The farmers expressed the fear that if the challenges facing the programme were not addressed early, aside affecting the nation’s drive to increase its cocoa production, they would also greatly affect the livelihoods of the farmers whose farms were affected.
Some of the farmers claimed that already, the youth who had been recruited to work on the farms were abandoning the farms and migrating to areas where mining was rife “since they earned more from that than the weeding.”
According to the farmers, even though cocoa was the mainstay of the country’s economy, the support they received from the government was nothing to write home about. They accused the bureaucrats and technocrats of enjoying at their expense.
Aside from neglecting their communities, the farmers claimed that most of the interventions for the sector never reached the real beneficiaries and called for more stringent monitoring of the mass spraying exercise and the free fertiliser distribution.

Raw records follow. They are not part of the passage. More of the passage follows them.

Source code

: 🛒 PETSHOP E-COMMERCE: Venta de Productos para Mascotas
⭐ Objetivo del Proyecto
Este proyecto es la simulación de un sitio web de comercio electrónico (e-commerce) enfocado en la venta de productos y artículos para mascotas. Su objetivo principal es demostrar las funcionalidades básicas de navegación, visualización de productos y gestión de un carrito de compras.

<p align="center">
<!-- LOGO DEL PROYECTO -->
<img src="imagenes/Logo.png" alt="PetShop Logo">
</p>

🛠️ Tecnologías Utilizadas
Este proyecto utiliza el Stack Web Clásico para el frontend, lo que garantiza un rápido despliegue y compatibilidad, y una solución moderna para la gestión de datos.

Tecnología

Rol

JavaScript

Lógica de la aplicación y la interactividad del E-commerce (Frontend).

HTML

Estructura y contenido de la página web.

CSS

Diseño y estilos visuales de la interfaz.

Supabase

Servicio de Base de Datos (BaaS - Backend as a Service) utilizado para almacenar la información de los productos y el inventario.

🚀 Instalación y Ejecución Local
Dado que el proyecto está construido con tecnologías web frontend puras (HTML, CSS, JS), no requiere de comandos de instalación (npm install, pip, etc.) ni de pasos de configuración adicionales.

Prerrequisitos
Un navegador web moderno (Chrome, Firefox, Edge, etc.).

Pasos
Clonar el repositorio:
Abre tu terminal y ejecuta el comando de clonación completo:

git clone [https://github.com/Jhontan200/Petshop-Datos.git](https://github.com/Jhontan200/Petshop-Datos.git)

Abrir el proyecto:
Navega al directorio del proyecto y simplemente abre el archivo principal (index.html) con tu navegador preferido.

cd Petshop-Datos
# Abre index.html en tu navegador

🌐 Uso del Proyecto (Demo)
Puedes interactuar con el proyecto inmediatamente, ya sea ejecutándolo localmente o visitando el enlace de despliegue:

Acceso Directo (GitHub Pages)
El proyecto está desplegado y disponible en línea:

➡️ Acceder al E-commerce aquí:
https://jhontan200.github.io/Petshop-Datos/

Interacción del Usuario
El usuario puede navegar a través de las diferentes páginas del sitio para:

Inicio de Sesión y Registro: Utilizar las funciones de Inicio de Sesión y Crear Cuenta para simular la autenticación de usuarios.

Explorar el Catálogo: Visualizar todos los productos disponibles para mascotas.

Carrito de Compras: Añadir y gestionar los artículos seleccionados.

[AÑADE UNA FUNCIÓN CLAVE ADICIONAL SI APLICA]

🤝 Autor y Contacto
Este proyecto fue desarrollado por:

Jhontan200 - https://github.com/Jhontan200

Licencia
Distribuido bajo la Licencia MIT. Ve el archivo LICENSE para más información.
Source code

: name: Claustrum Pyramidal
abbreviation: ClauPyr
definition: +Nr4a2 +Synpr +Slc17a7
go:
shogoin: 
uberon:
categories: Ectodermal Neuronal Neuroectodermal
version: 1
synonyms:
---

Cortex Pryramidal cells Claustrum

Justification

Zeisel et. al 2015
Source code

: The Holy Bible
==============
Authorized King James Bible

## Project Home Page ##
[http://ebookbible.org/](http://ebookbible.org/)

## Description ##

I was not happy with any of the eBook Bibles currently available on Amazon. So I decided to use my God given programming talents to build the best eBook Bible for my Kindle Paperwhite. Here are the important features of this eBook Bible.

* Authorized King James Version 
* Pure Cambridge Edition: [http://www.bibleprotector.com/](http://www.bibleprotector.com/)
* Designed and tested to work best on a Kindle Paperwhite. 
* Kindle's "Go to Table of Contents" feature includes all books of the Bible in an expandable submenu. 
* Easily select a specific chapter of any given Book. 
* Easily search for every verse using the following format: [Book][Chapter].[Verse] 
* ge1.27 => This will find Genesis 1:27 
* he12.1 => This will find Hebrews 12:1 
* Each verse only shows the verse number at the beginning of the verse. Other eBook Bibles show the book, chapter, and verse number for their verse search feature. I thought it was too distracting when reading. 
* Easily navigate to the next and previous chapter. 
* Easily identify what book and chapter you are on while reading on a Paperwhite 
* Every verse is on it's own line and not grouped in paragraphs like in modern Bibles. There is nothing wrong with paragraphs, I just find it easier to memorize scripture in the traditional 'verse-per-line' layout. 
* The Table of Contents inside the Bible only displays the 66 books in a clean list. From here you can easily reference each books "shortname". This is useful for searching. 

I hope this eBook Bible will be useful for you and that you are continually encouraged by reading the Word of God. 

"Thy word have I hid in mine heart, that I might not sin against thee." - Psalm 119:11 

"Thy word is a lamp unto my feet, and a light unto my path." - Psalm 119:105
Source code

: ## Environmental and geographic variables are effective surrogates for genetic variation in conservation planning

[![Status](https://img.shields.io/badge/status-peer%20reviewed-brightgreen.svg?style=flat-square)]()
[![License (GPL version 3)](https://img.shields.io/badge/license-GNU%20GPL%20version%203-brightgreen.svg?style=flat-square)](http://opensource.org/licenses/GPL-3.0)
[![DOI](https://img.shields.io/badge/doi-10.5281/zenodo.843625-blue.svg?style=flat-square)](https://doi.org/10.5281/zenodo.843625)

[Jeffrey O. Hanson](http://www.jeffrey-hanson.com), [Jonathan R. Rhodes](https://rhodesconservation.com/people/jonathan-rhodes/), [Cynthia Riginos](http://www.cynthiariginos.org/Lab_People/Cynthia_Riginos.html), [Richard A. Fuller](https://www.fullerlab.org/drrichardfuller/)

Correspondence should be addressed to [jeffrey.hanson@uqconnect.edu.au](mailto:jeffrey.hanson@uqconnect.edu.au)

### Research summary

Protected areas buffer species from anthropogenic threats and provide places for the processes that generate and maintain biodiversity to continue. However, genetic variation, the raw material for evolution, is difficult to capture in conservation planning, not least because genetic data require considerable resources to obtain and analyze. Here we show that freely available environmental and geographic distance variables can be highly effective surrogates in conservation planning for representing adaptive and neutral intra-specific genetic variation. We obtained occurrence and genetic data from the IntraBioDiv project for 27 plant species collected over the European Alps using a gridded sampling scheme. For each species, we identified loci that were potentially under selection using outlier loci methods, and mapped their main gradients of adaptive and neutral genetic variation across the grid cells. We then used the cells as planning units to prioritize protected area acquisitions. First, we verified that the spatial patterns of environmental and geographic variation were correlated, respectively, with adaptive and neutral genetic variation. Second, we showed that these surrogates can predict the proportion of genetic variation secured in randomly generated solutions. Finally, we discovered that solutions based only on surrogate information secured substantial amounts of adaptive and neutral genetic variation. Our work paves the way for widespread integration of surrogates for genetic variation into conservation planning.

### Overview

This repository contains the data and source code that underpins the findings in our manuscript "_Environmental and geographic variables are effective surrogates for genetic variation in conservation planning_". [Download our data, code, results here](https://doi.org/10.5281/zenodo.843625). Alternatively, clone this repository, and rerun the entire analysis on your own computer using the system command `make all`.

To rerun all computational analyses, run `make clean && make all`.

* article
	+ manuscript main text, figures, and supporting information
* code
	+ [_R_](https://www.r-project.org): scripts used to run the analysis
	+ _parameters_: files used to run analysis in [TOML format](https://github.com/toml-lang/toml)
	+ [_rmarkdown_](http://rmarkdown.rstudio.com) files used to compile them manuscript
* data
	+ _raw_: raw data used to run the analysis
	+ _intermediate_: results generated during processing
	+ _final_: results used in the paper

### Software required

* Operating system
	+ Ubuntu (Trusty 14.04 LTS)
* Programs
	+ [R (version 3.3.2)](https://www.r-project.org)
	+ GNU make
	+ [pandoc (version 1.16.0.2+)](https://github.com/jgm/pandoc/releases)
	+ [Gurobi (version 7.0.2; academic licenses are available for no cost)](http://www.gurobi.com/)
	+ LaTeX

They also appealed to the government to allow them to manage their own farms during the rehabilitation period.
Union
The Chairman of the Sefwi Bekwai Cooperative Cocoa farmers Union, Mr Salifu Issaka, confirmed the concerns of the farmers and said they had escalated the matter to the district and regional offices of the COCOBOD and the Ministry of Food and Agriculture.
On the workers employed to provide assistance and technical support to the farmers, he explained that since they were being paid monthly, most of them had not been going to work but would want to be paid at the end of the month.
In order to forestall that, he said the programme had given each worker a target of weeding six acres per month and it was only after meeting the target that one could be paid.
“It does not matter whether you use one day or two days to clear the six acres, once you are able to achieve your target, you will be paid,” he said.
However, Ms Florence Asamaoh, one of the workers, believed that six acres a month was too much for a payment of GH¢500 a month.